I am grateful to have people all over the world — developers and ADE’s who can support me in this endevour. I look forward to documenting my learning curve with this new context based technology here on this blog.
Looking for a high interest activity? Have students scan this AR trigger with the APP LAYAR. It will take the class to a newspaper article about the how the NYPD is testing Google Glass as a potential crime fighting tool. This generated an excellent discussion in my forensic science class. Perhaps you could use it in your own learning environment.
Well, this is the week of the school year that we administer the state tests. Because of that I have to hide/remove many of the paper Augmented Reality Triggers that decorate my classroom walls because they are rich with knowledge. As I was looking at my classroom today I was inspired to see how the collection of Augmented Reality triggers had taken over the physical space so it inspired me to take a panoramic shot with my iPhone.
21st Century vs. 20th Century classroom
Once I looked at the panoramic footage I was overwhelmed with thoughts and ideas so I had to blog. While there are still many traditional 20th learning objects in my classroom(I teach in a public school) chairs and desks etc. — these objects fade into the facade in the panoramic photo. What catches the eye is the large number of AR triggers that litter the walls of my learning space. What is wonderful is that each piece of paper on the wall is a separate bundle of knowledge which tells its own AR story.
Four Big Ideas of AR
AR Researcher Helen Papagiannis once spoke in a TED talk about the four phases of wonderment that frame the Augmented Reality experience: delight, curiosity, inquiry, and action. This is related to the student behavior in my room. Augmented reality “triggers” high levels of engagement. The technology is what Dr.
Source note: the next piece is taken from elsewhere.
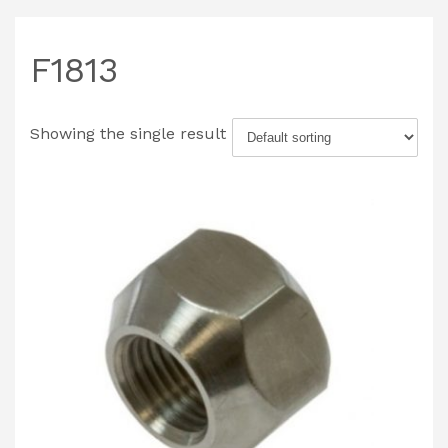
F1813
Showing the single result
Ruben Puentedura would call a “curiosity amplifier”. The AR technology piques student interest which drives them to a course of action: to get up out of their seats, scanning the AR content, and actively engaging in the tasks of their 21st century learning environment.
As Christopher Dede notes from his perspective at the Harvard Graduate School of Education, “You can’t just sprinkle 21st century skills on the 20th century doughnut.” I think we threw the doughnut out the window.
I had the good fortune to work with many different teachers from different content areas last week helping them create augmented reality. Are your language students working with a mindmap? Have them scan this AR trigger with the app LAYAR. It will take them to a You Tube video that explains the concepts behind mindmapping. This activity resulted in high levels of engagement in my school. Perhaps you can use it in your own language arts class.